Don’t place the tone! Place it in the cheeks!

You must only sing piano! Don’t sing too softly!

Since the mid-19th centuries teachers have taken sides across all different pedagogical directions. The arguments among teachers of earlier periods were not as full of disagreements as they became in the 19th century. We are the descendants of the 19th century ‘method’ and ‘mechanistic’ pedagogical system. The 19th century was our pedagogical Tower of Babel.  

As I get older, I have learned that living in extremes isn’t psychologically healthy for me. When I become inflexible in my thinking then it only hurts me, and it limits me as a teacher and singer.

Is there a way to train a voice that embraces both sides?

LOUD SINGING:

Loud singing can help build strength in a voice. I use loudness when I’m working the chest register in singers. I use a volume scale with students (1-10), and ask them to sing at 8 or 9. This can help build the strength necessary in the vocal folds – especially for quieter students.

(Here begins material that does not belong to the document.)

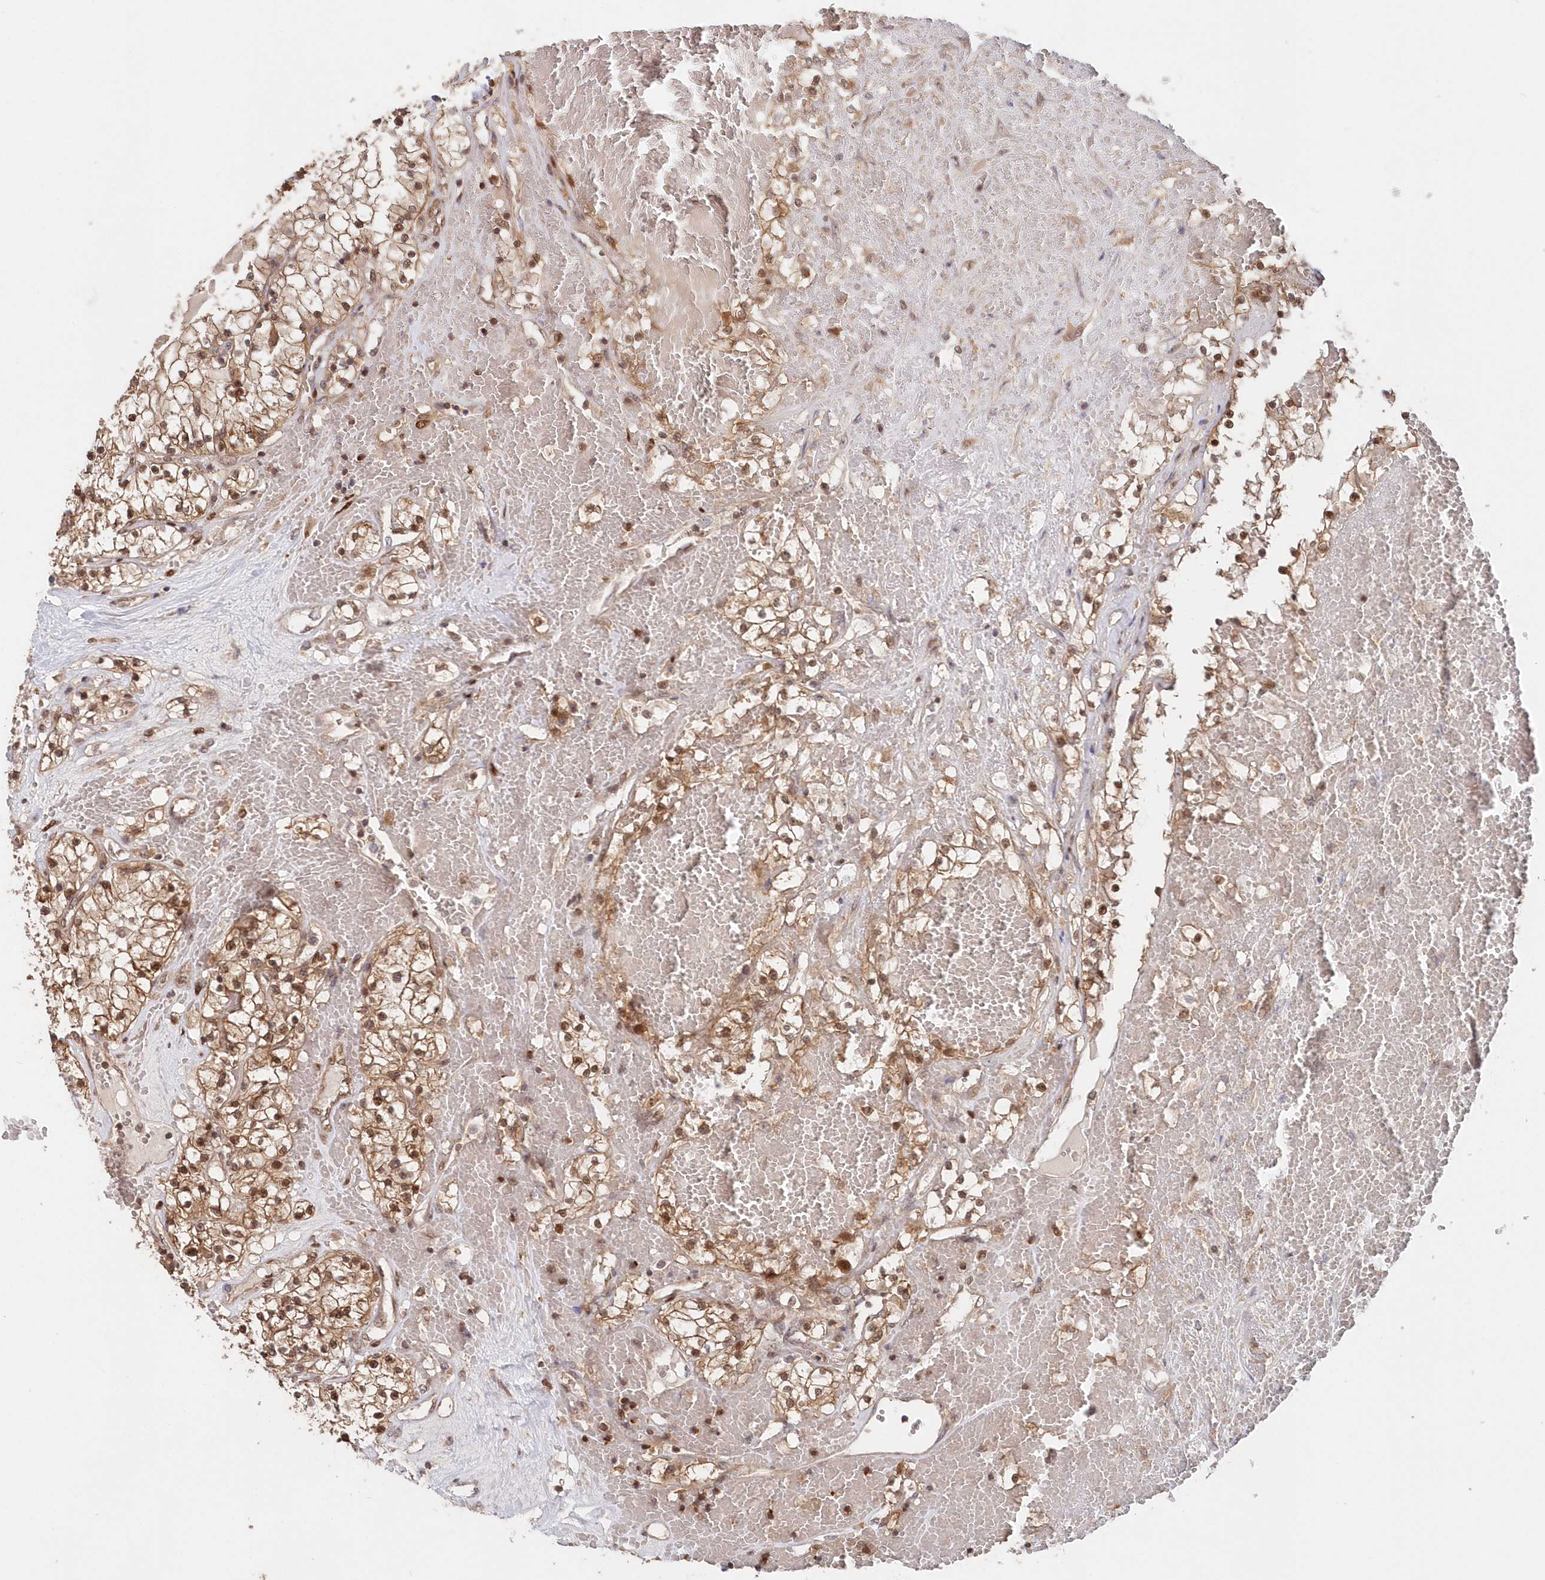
{"staining": {"intensity": "moderate", "quantity": ">75%", "location": "cytoplasmic/membranous,nuclear"}, "tissue": "renal cancer", "cell_type": "Tumor cells", "image_type": "cancer", "snomed": [{"axis": "morphology", "description": "Normal tissue, NOS"}, {"axis": "morphology", "description": "Adenocarcinoma, NOS"}, {"axis": "topography", "description": "Kidney"}], "caption": "Human renal adenocarcinoma stained for a protein (brown) reveals moderate cytoplasmic/membranous and nuclear positive positivity in approximately >75% of tumor cells.", "gene": "ABHD14B", "patient": {"sex": "male", "age": 68}}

Loud singing can cause strain if not properly gauged. It can make a singer hyperfunctional and also cause muscle tension, especially if they cannot sing at quieter volumes.

SOFT SINGING:

Soft singing can help overdoers relax and stop pushing so much.

Soft singing can constrict and collapse the throat.

FAST SINGING:

Fast singing can help the voice gain flexibility. It is also helpful to override a singer’s tendency to over-analyze and hesistance to ‘let go’ of control.

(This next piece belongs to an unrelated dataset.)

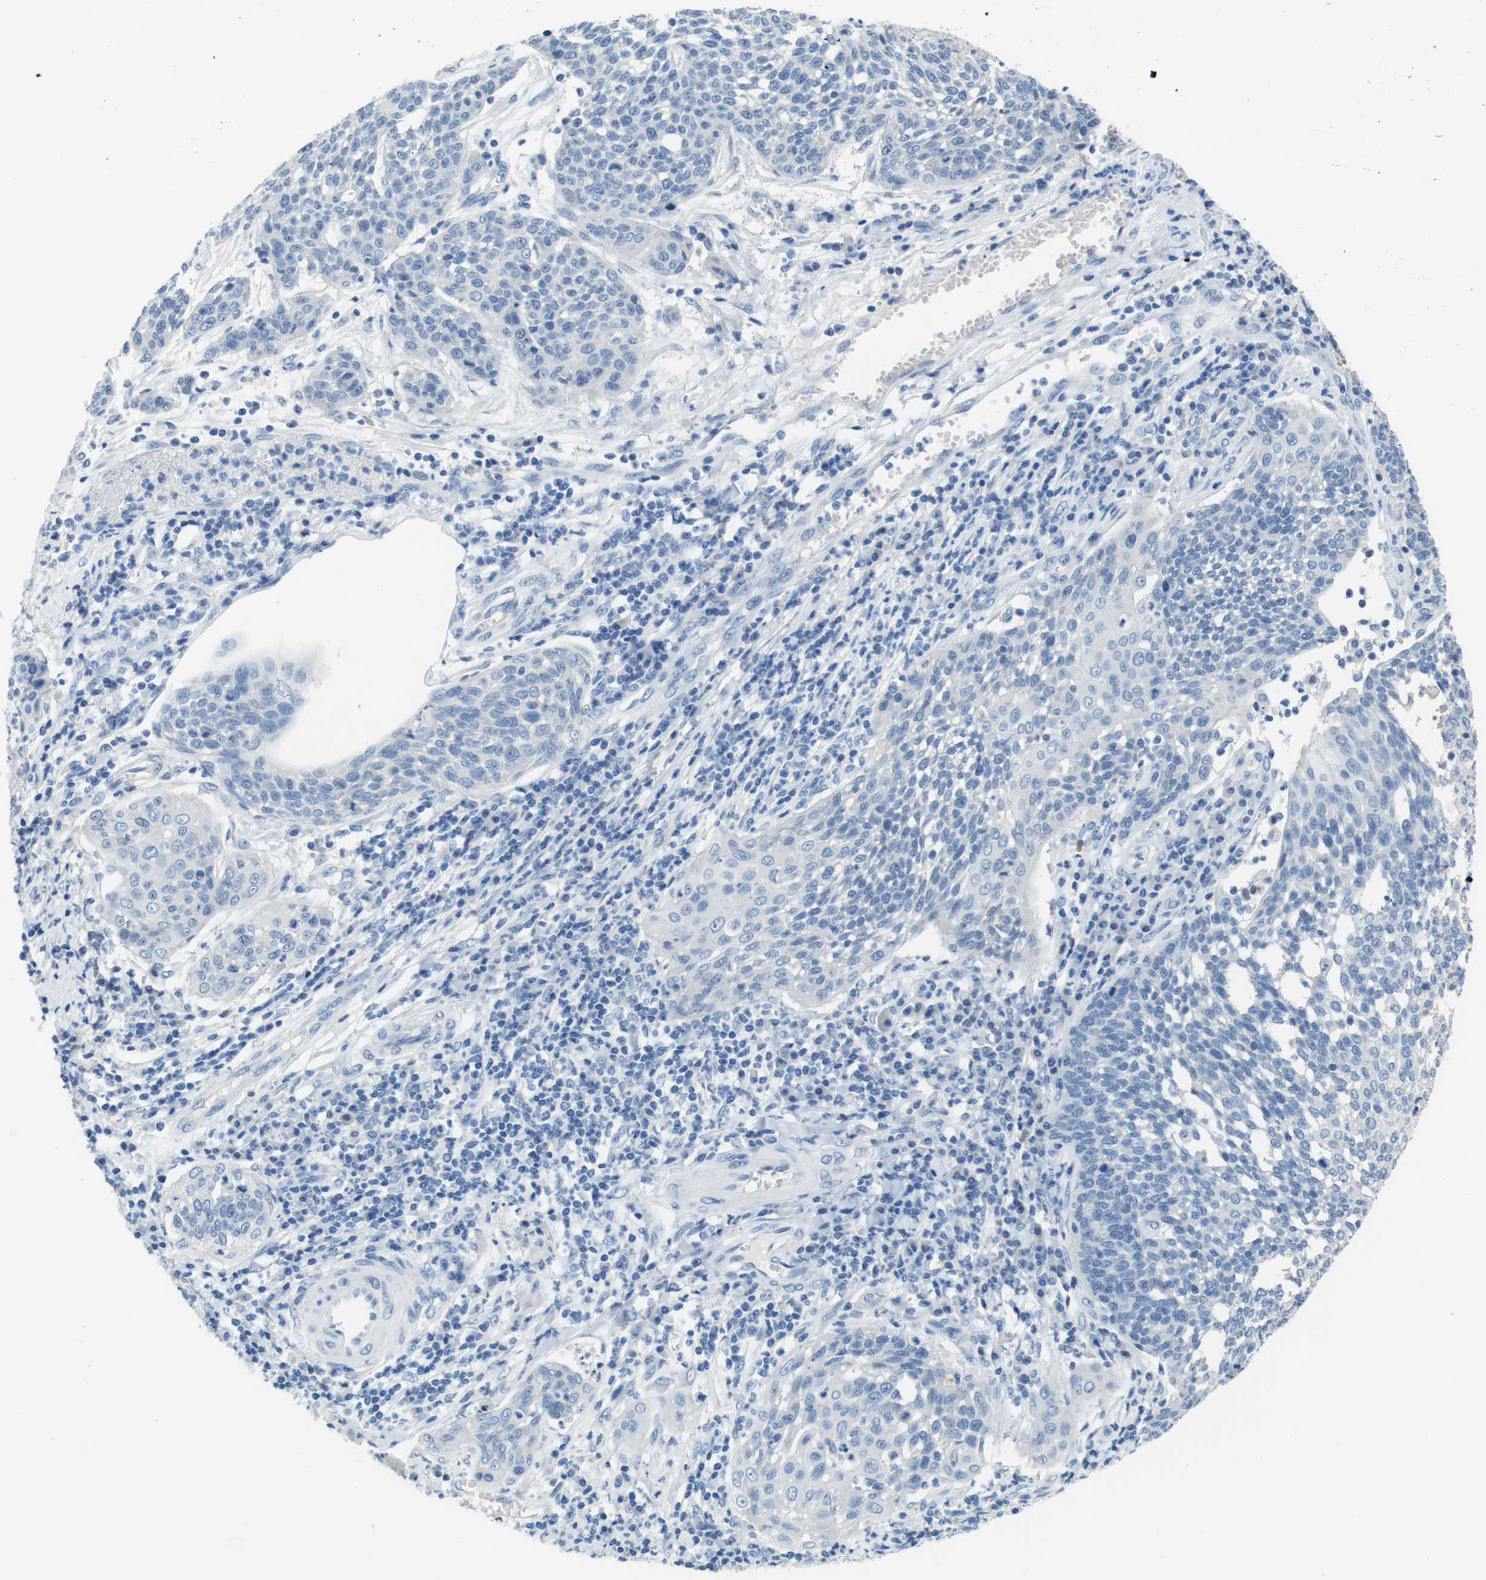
{"staining": {"intensity": "negative", "quantity": "none", "location": "none"}, "tissue": "cervical cancer", "cell_type": "Tumor cells", "image_type": "cancer", "snomed": [{"axis": "morphology", "description": "Squamous cell carcinoma, NOS"}, {"axis": "topography", "description": "Cervix"}], "caption": "Immunohistochemistry (IHC) photomicrograph of human cervical squamous cell carcinoma stained for a protein (brown), which exhibits no expression in tumor cells. (IHC, brightfield microscopy, high magnification).", "gene": "NCS1", "patient": {"sex": "female", "age": 34}}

Fast singing can also cause the voice to lose control and can cause a shakiness and weakness in the throat. For singers accustomed to loud singing only, this can be too difficult (hence the classical vocalists who claim “My voice doesn’t move.”).

SLOW SINGING:

Slow singing can help build the instrument, giving the singer a sense of control over the voice. It can also lay bare any technical deficiencies in the sound, and heighten awareness of constriction.

Slow singing can also put tremendous pressure on the voice. It can strain the breathing as well as the intrinsic muscles of the voice. It can cause the voice to stiffen and become inflexible.

In each one of these cases, the directive did not change. But its result DID. I wouldn’t want a student to sing softly if it was going to cause their throat to cramp. I’d want them to experience more open-throated chest register FIRST, then introduce softer singing with the feeling of the chest register still ‘in the throat.’

We could continue on and on through the course of different vocal factors (high, low, fast, slow, bright, dark, clear, breathy, back, staccato, legato). Each one of these factors when applied could improve the voice, or cause huge problems.

There is NO perfect vocal exercise, and no way can be considered to be THE way.

However, understanding vocal function can give a teacher a way to use these tools. What works for one singer will not work for the other. The application of exercises should come from the listening that occurs in every exercise. What is this voice saying about itself through its sound? What does this voice NEED right now?

When we stand astride vocal maneuvers as absolutes, we fail to see the middle path that can embrace ANY technical idea. Rather than arguing our points, can we agree that each has positives and negatives?

Then voice training can be carried out in a way that allows all responses of the voice to emerge.